The queue worker that’s executing runs will wait a default 180s before shutting down the worker forcefully. If your run goes longer than this, it will be cancelled and then picked up later to rerun as you saw. This sweep for dead jobs runs every 2 minutes or so thus some of the delay you saw there.

If you know your runs typically go over 3 minutes, you can set the BG_JOB_SHUTDOWN_GRACE_PERIOD_SECS variable ( Environment variables - Docs by LangChain ) to be a higher value so these runs don’t get preempted.

I’ll also make some changes on our end to better display when this is happening in the run itself so it’s more clear what’s going on behind the scenes.

Thanks Josh, that definitely clarifies things! I’ll try to adjust the env variable.
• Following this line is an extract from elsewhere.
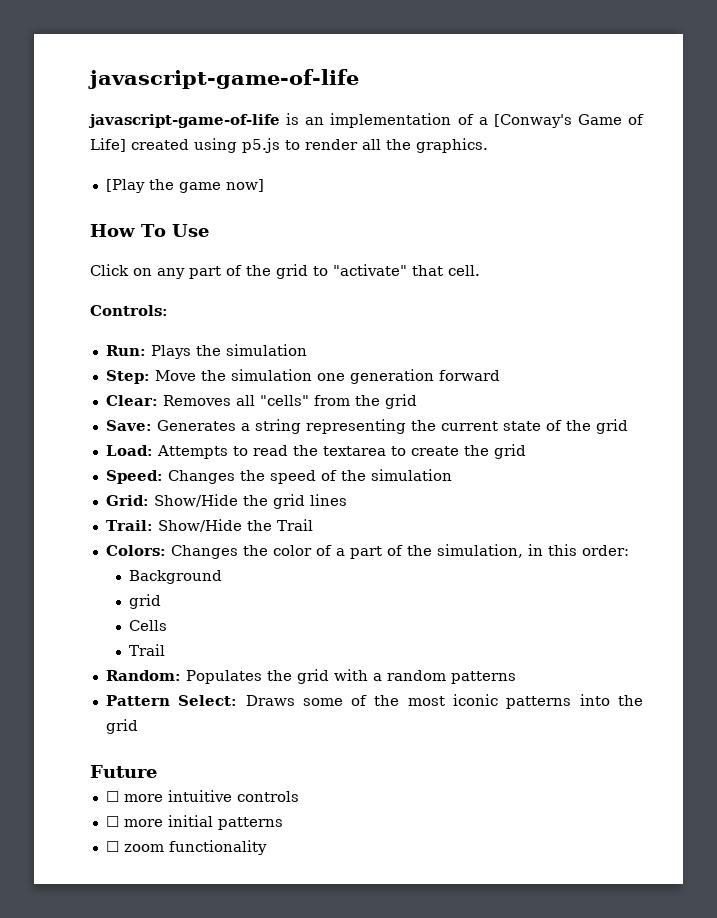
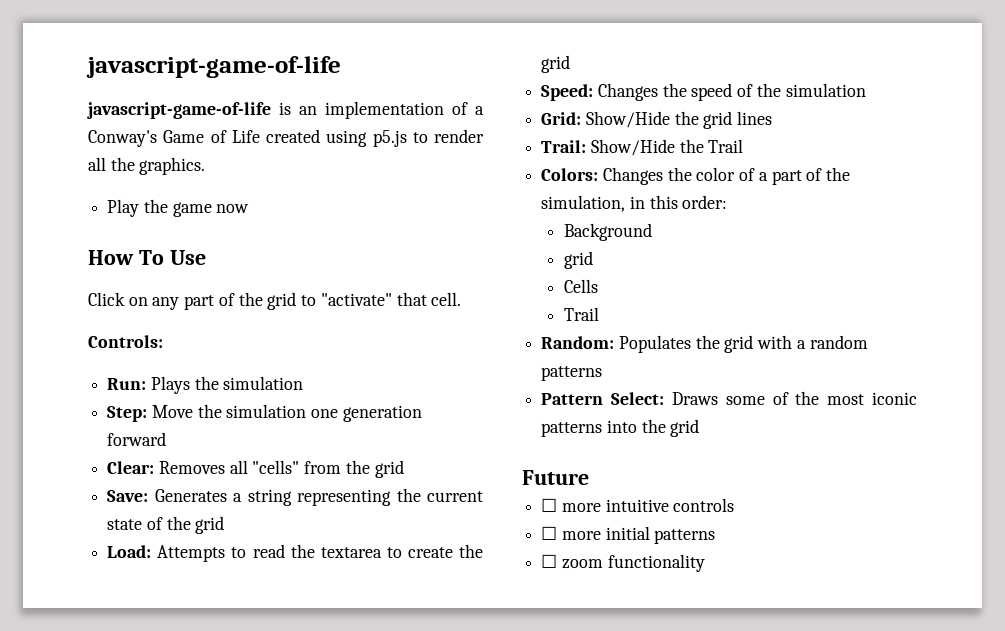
[493,114,572,128] [Conway's -> [88,130,157,147] Conway's
[90,138,126,152] Life] -> [231,130,260,143] Life
[105,179,145,193] [Play -> [107,199,140,217] Play
[225,179,264,192] now] -> [216,204,250,213] now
Couple of questions:

  • Our runs often take about 10 minutes, so we’d ideally set it to something like 900 to have a margin of error. Is that a suitable value?
  • Our runs are always composed of a specific, linear workflow. We would be easily able to make them shorter/more atomic by programmatically enqueuing a follow-up run once one ends instead of just progressing to the next step. Is run = client.runs.create(thread[“thread_id”], assistant_id, input=input) the right API to use, or would you recommend something else as we don’t need to await?
  • As I mentioned, this is happening very often, nearly on every single run. Is that normal? It doesn’t look like our jobs are unhealthy, and it sounds odd to kill healthy jobs with such a high frequency.

Thanks again!

Great questions! To answer:

  • 900 should be completely fine. We set an upper bound for this value of 1 hour, although we’d recommend keeping it as low as possible given the constraints of the system to make deployments as quick as possible.
  • Yep that’s exactly the right API to use! You can kick off a run with that and it will be enqueued to the runs on the thread as you describe without waiting on it to run.
  • Ah, it looks like this is a dev deployment, which runs on pre-emptible infrastructure. These are primarily intended for testing or proof of concept workflows. I’d recommend using a prod-type deployment to have this setting applied properly and avoid these restarts happening so frequently.

Hope that helps and thanks again for raising!